[GIVEN INFORMATION Boundary: Start]
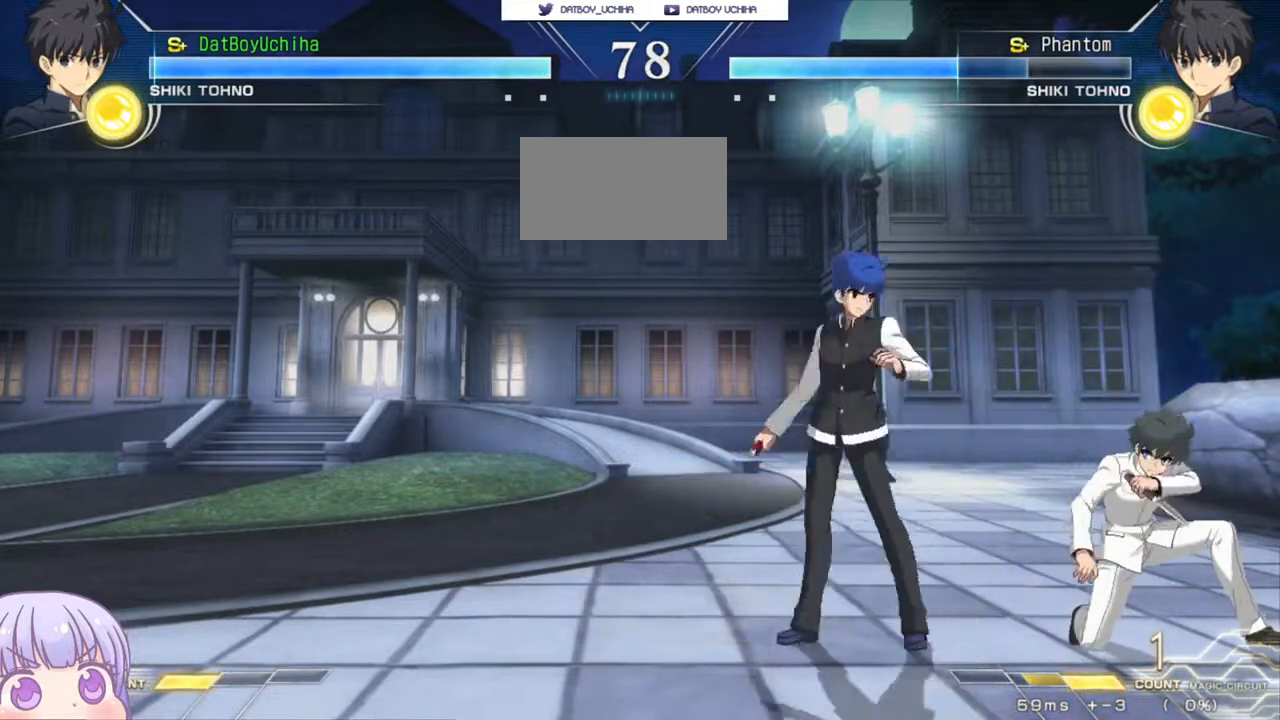
{"buttons": [], "left_stick": "down-left", "events": [[383, "TRIANGLE", "down"], [433, "TRIANGLE", "up"]]}
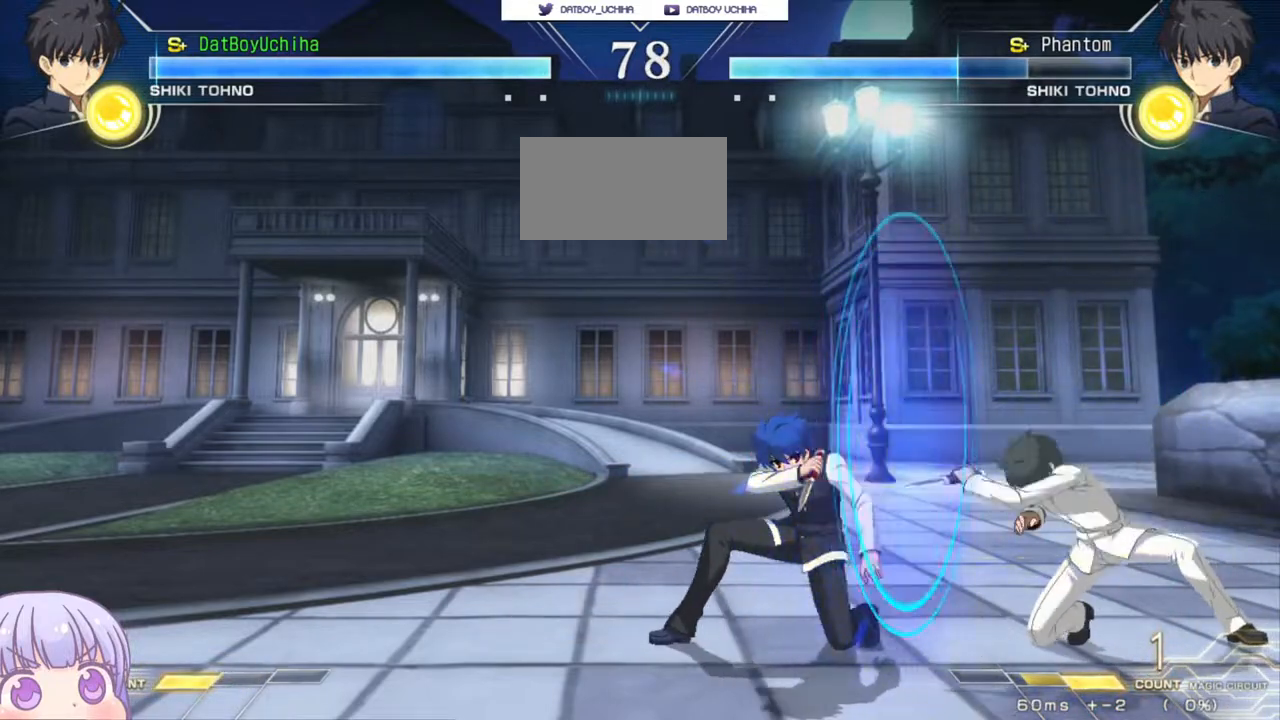
{"buttons": [], "left_stick": "down-left", "events": []}
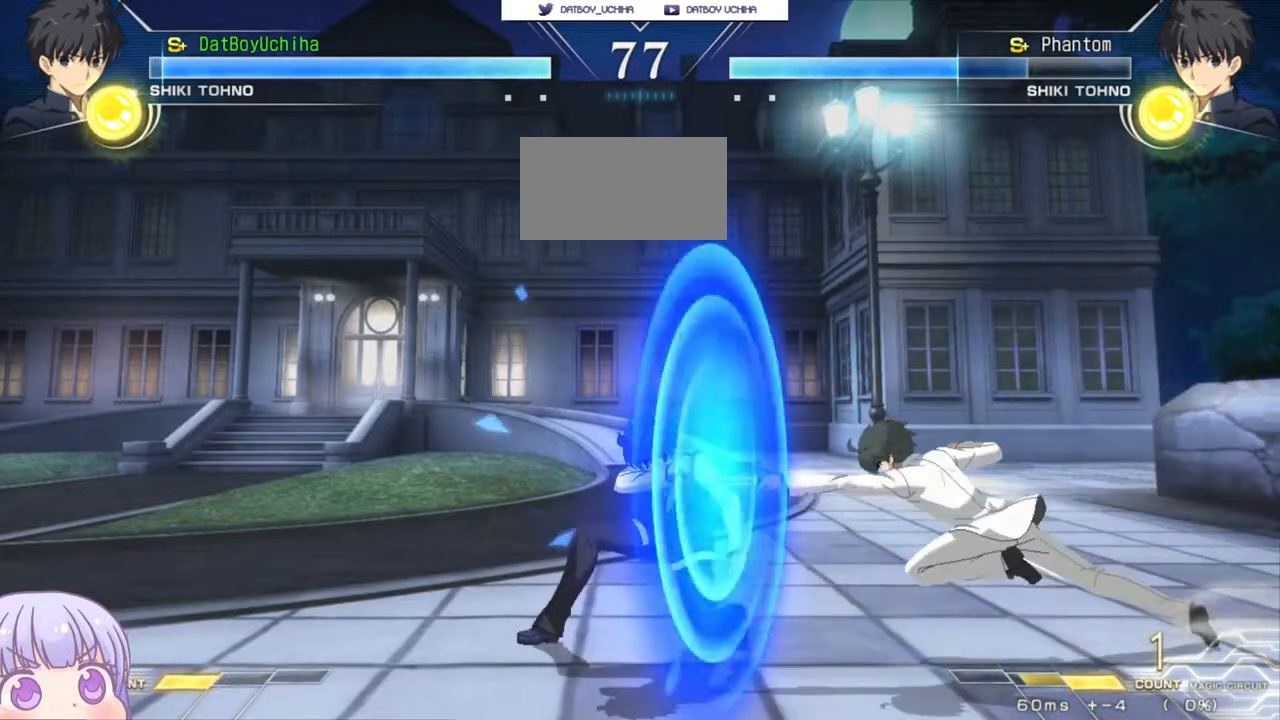
{"buttons": [], "left_stick": "down-left", "events": []}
[GIVEN INFORMATION Boundary: End]
EXERCISE PROMPT → When you reproduce the data shown above, keep each line exact and omit every picture.

SOLUTION FOR THIS PROBLEM →
{"buttons": [], "left_stick": "down-left", "events": [[383, "TRIANGLE", "down"], [433, "TRIANGLE", "up"]]}
{"buttons": [], "left_stick": "down-left", "events": []}
{"buttons": [], "left_stick": "down-left", "events": []}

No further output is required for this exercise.